TOPEKA Seventeen states, including Kansas, have agreed to settle a long-simmering dispute over how much tobacco companies have to pay the states to be in compliance with the 1998 Master Settlement Agreement.
Kansas officials were unable Thursday to estimate how much money the state would receive as a result of the settlement.
But on Friday, Gov. Sam Brownback and Kansas Attorney General Derek Schmidt issued a joint statement, confirming that a settlement was "anticipated" and, if enacted, would "substantially" reduce the state's potential losses.
The proposed settlement, according to the statement, "...would not eliminate all risk of payment interruption," but "would significantly reduce that risk and increase the likelihood that funding for critical children’s programs can continue as anticipated.”
The statement did not indicate how much the state expects to receive.
Six states’ attorneys general offices, not including Kansas,’ announced the settlement on their websites Wednesday. Most of the announcements noted that the tobacco companies had agreed to pay the states more than $200 billion over a 25-year period.
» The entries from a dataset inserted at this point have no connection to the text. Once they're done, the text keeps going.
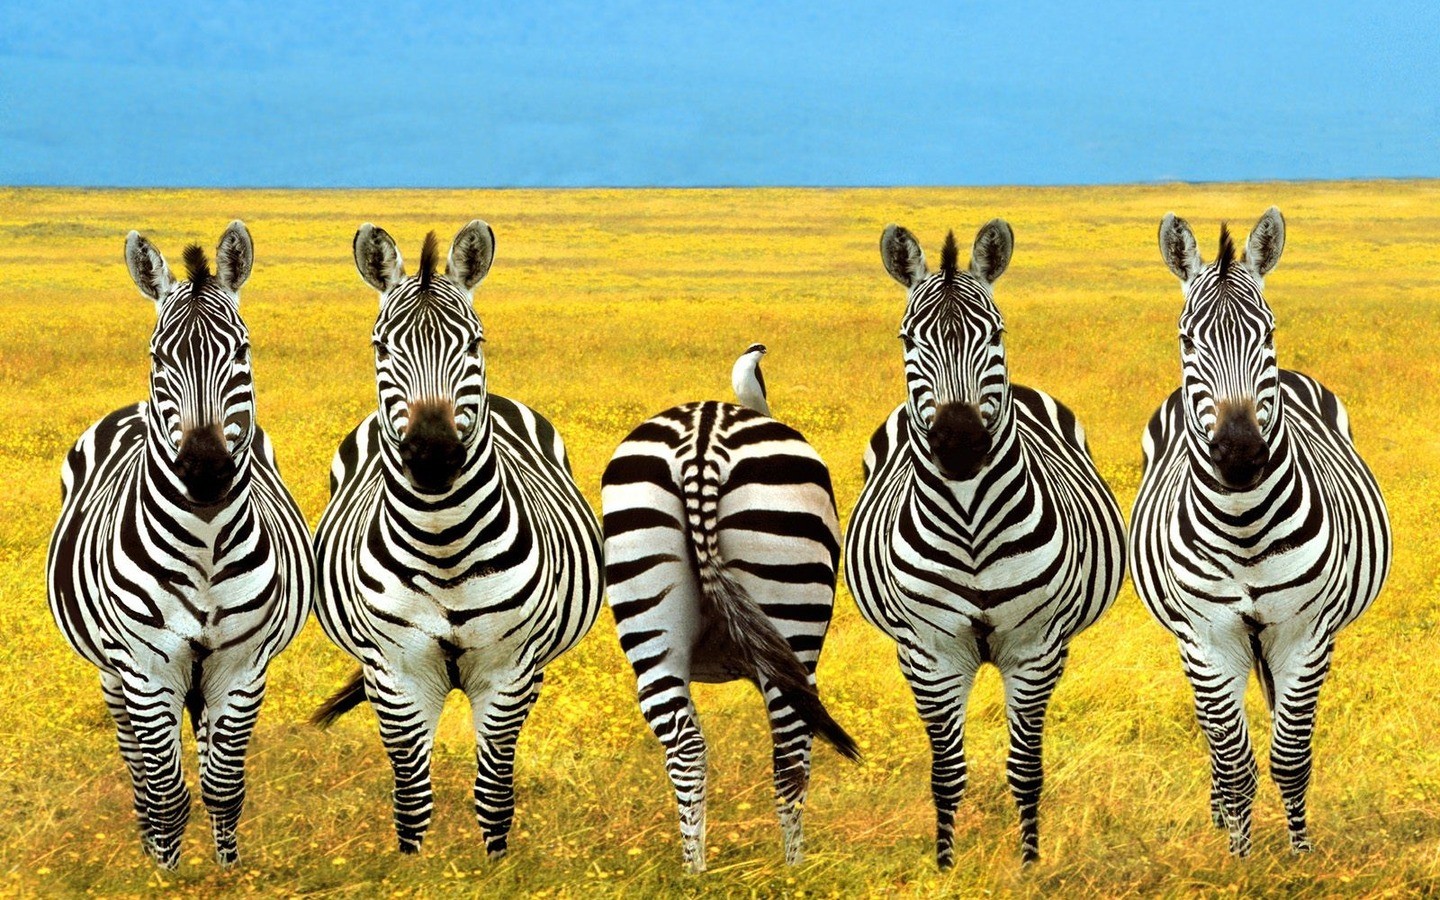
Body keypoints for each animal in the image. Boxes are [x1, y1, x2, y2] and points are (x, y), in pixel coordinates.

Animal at [46, 223, 314, 869]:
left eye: (241, 351)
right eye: (158, 357)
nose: (205, 468)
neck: (206, 544)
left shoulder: (241, 666)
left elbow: (223, 784)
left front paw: (227, 872)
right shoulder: (146, 666)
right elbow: (166, 792)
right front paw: (164, 875)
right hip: (114, 674)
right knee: (138, 767)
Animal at [310, 221, 604, 858]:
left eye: (475, 342)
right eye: (380, 348)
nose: (433, 454)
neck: (444, 545)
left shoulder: (508, 671)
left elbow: (494, 792)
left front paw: (496, 867)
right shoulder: (397, 672)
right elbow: (411, 797)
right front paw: (411, 869)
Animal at [600, 345, 859, 873]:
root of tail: (702, 437)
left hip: (646, 606)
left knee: (686, 748)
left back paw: (695, 873)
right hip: (792, 610)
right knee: (790, 752)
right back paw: (794, 872)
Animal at [845, 222, 1126, 866]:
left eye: (995, 333)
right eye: (907, 339)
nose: (960, 443)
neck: (972, 523)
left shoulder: (1035, 649)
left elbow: (1025, 769)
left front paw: (1029, 865)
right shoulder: (930, 654)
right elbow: (947, 774)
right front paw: (946, 866)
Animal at [1131, 208, 1391, 856]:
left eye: (1267, 333)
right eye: (1186, 340)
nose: (1241, 454)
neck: (1244, 524)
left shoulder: (1306, 633)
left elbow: (1290, 758)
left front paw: (1299, 857)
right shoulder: (1207, 636)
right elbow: (1234, 761)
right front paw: (1239, 858)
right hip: (1192, 642)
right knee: (1214, 736)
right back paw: (1220, 816)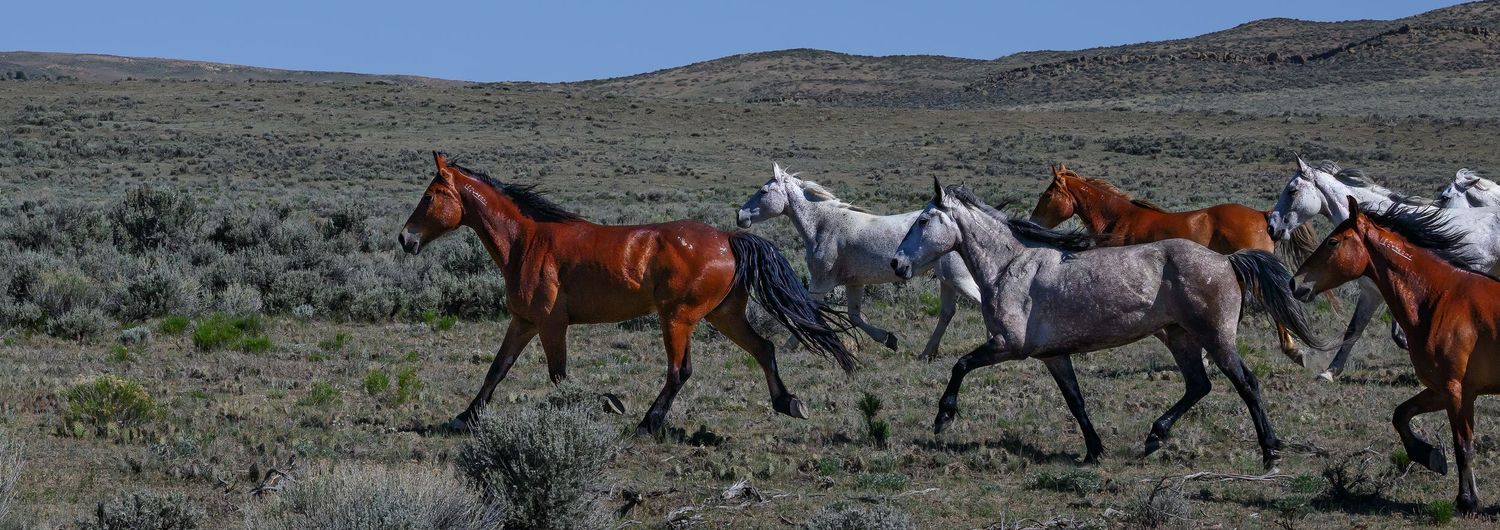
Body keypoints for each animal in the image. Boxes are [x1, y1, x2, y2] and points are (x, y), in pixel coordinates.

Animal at [398, 152, 857, 434]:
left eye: (430, 196)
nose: (405, 239)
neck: (525, 243)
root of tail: (729, 238)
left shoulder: (551, 323)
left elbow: (558, 375)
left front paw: (605, 403)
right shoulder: (524, 321)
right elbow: (497, 368)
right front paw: (464, 417)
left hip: (677, 318)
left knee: (680, 371)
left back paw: (648, 422)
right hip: (722, 315)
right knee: (764, 348)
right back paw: (788, 402)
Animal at [736, 164, 981, 360]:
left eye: (763, 191)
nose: (740, 216)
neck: (824, 226)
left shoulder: (821, 282)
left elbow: (808, 312)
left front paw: (789, 346)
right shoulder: (854, 283)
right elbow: (854, 316)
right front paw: (889, 340)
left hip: (957, 279)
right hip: (947, 280)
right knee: (947, 313)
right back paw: (926, 353)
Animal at [1292, 197, 1500, 513]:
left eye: (1332, 241)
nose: (1295, 283)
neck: (1440, 298)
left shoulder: (1455, 390)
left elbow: (1462, 445)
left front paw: (1467, 501)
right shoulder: (1447, 391)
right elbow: (1401, 415)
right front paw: (1429, 456)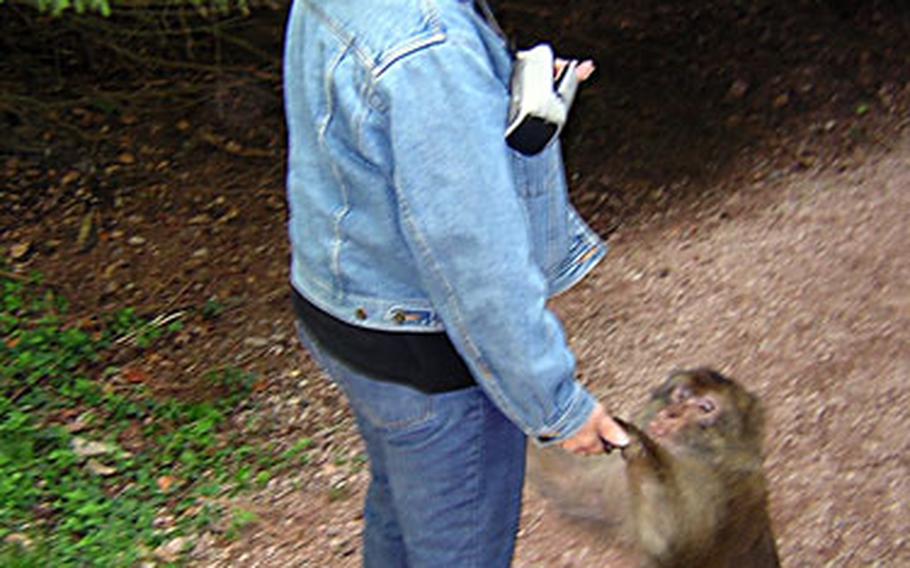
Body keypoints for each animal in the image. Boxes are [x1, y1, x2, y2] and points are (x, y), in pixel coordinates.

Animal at [532, 368, 780, 568]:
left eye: (705, 407)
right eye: (681, 395)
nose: (672, 413)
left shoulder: (716, 487)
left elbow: (669, 541)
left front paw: (638, 443)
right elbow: (571, 485)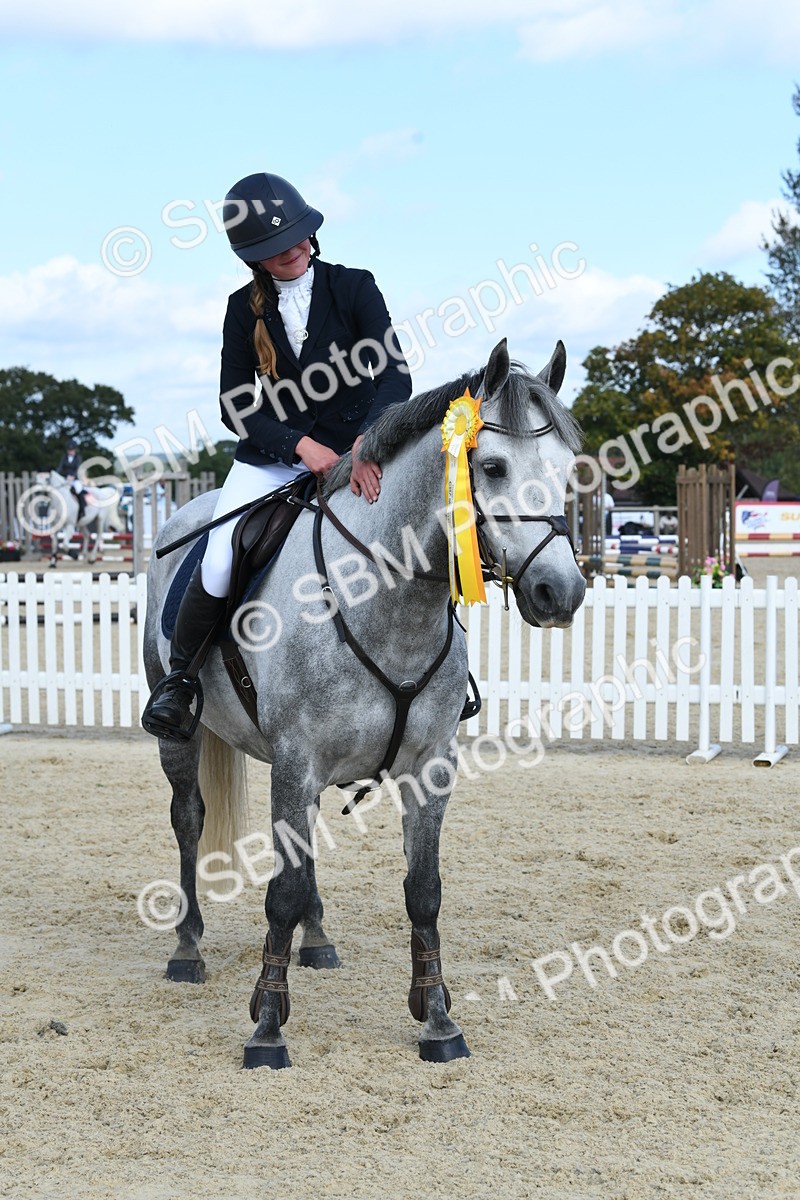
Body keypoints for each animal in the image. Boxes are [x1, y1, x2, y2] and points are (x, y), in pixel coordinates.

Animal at [142, 338, 585, 1069]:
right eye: (492, 466)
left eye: (568, 470)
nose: (562, 592)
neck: (388, 597)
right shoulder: (297, 760)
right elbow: (281, 891)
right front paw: (268, 1028)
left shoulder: (428, 766)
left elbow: (423, 892)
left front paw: (438, 1020)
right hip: (181, 736)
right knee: (188, 818)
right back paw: (186, 948)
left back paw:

The tobacco companies also issued statements, calling attention to their receiving credits against future payments.
In North Carolina, where many of the tobacco companies are headquartered, The Winston-Salem Journal reported that the agreement calls for the credits to be calculated on a sliding scale depending on the number of states that sign on.
The newspaper reported that the R.J. Reynolds Tobacco Co. expects to receive more than $1 billion in credits over the next five years. Two other tobacco companies, Phillip Morris and Lorillard, expect to receive credits worth $450 million and $198 million, respectively.
The majority of the credits are expected to be taken in 2013, the newspaper reported.
In Kansas, most of the state’s master settlement revenues are on spent on programs and services for children and at-risk families. Since 1999, the tobacco companies’ payments to Kansas have totaled $761 million.
But in recent months, state officials have been telling child advocates to expect major reductions in funding in anticipation of a federal arbitration panel allowing the tobacco companies to recoup tens of millions of dollars.
Among the many things that are not clear at this point is how much of the reduction that Kansas officials anticipated will be avoided once the value of the credits are calculated.
The dispute is driven by tobacco company concerns that states had been less than diligent in collecting a $6-per-carton fee from cigarette manufactures that were not part of the settlement agreement.
Kansas is one of 32 states accused of not doing enough to collect the fee. The arbitration hearings, which began in July, were expected to last a year.
Jim Redmon, executive director at the Kansas Children’s Cabinet, said he had not been made aware of the settlement. The cabinet administers the state’s Children’s Initiative Fund, which is underwritten with tobacco payments.
Advocates on the state and national level said they didn’t know what to make of the settlement.
“In the spirit of transparency, I hope more details will immediately be made available to the public,” said Shannon Cotsoradis, chief executive of the nonprofit advocacy group Kansas Action for Children.
Danny McGoldrick, vice president for research with the Campaign for Tobacco Free Kids also was reluctant to pass judgment on the settlement.
“Until the terms of the agreement become more clear, we are reluctant to comment because at this point there’s a lot that we don’t know,” McGoldrick said.
The 17 states taking part in the agreement: Alabama, Arizona, Arkansas, California, Georgia, Kansas, Louisiana, Michigan, Nebraska, Nevada, New Hampshire, New Jersey, North Carolina, Tennessee, Virginia, West Virginia and Wyoming. Also joining were Puerto Rico and the District of Columbia.